To test this, I created a dummy single-table database called posts
which was 2.9GB worth of various data, dumped it to an SQL file called posts.sql
and then transferred it over to a 512MB Droplet with MariaDB installed (stock installation, no configuration changes/optimizations).
On the 512MB Droplet, I created /usr/local/src/db
using:
mkdir -p /usr/local/src/db
Pulled the posts.sql
dump file over to that directory using wget
, so the file is:
/usr/local/src/db/posts.sql
I then created a splits
directory:
mkdir -p /usr/local/src/db/splits
and ran:
split -n 250 posts.sql splits/sql_
That splits the posts.sql
file in to 250 chunks, places it in the splits
directory and tags it with sql_
, so each split looks like sql_a....
. You could technically split it down even more, but I’m not sure how much it’d help.
You can run ls /usr/local/src/db/splits
to confirm the count.
Once you have the splits, you can run:
cat /usr/local/src/db/splits/sql* | mysql -u dbuser -p dbname
And that’ll pipe all of the data to the database. It’s not super-fast (at all), but short of manually breaking the database down to chunks of tables, it’s one option that I can confirm worked on a 2.9GB table.
The table was created and filled using:
DROP TABLE IF EXISTS posts;
CREATE TABLE `posts` (
`author_id` int(11) NOT NULL,
`title` varchar(255) COLLATE utf8_unicode_ci NOT NULL,
`description` varchar(500) COLLATE utf8_unicode_ci NOT NULL,
`content` text COLLATE utf8_unicode_ci NOT NULL,
`date` date NOT NULL
)
....
....
....
....
Where ....
is quite a few insert
statements (to the tune of 2.9GB) - roughly 17 million.
That said, it did cut it close. This knocked the free RAM on the Droplet down to about 15MB (with 272MB being cache) and a consistent load of about 1.0 on the CPU (thus maxing it – the load mainly comes from I/O wait time), but it didn’t crash, fail, error out, etc.
That said, again, it’s slow.
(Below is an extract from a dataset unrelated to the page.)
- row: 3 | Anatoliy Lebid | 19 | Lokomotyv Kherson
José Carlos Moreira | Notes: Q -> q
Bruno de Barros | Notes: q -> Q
You may be waiting an hour or more using this method, so don’t plan on it being as fast as it would be using the normal restoration methods.
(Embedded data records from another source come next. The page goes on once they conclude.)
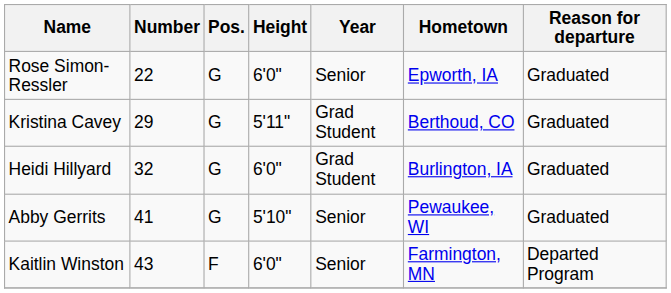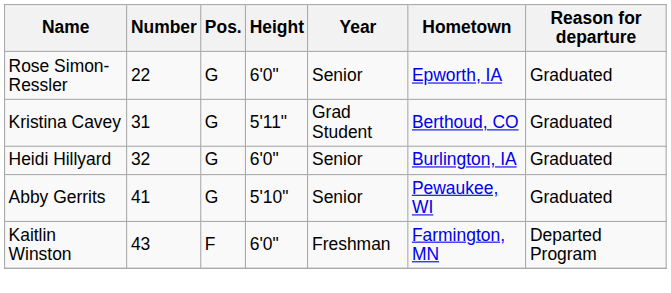Kristina Cavey | Number: 29 -> 31
Heidi Hillyard | Year: Grad Student -> Senior
Kaitlin Winston | Year: Senior -> Freshman
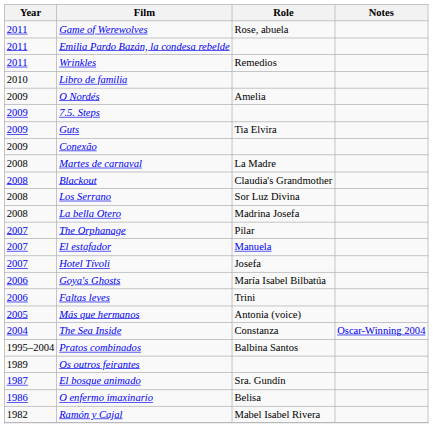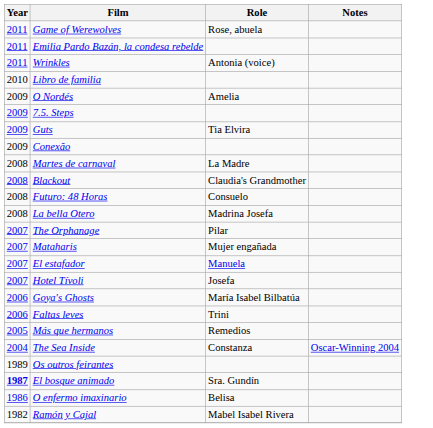Wrinkles | Role: Remedios -> Antonia (voice)
+ row: 2008 | Futuro: 48 Horas | Consuelo
- row: 2008 | Los Serrano | Sor Luz Divina
+ row: 2007 | Mataharis | Mujer engañada
Más que hermanos | Role: Antonia (voice) -> Remedios
- row: 1995–2004 | Pratos combinados | Balbina Santos
El bosque animado | Year: normal -> bold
If you’re running anything else on the Droplet (Apache/NGINX, PHP-FPM, etc), I’d stop the processes first and only have MySQL running while using this method.
General note, if you’re not using Ubuntu’s snapd
service, you can free up a little ram by disabling it.
systemctl stop snapd
systemctl disable snapd
snapd
allows you to install certain packages provided by Ubuntu, much like apt
, but for most, it’s not needed nor a critical service. If you don’t use it, or you’ve never heard of it, you can disable it without any issues.
On my 512MB Droplet it was using about 10MB of RAM with the ability to use as much as 200MB. Not really something I’d keep running on a memory constrained system.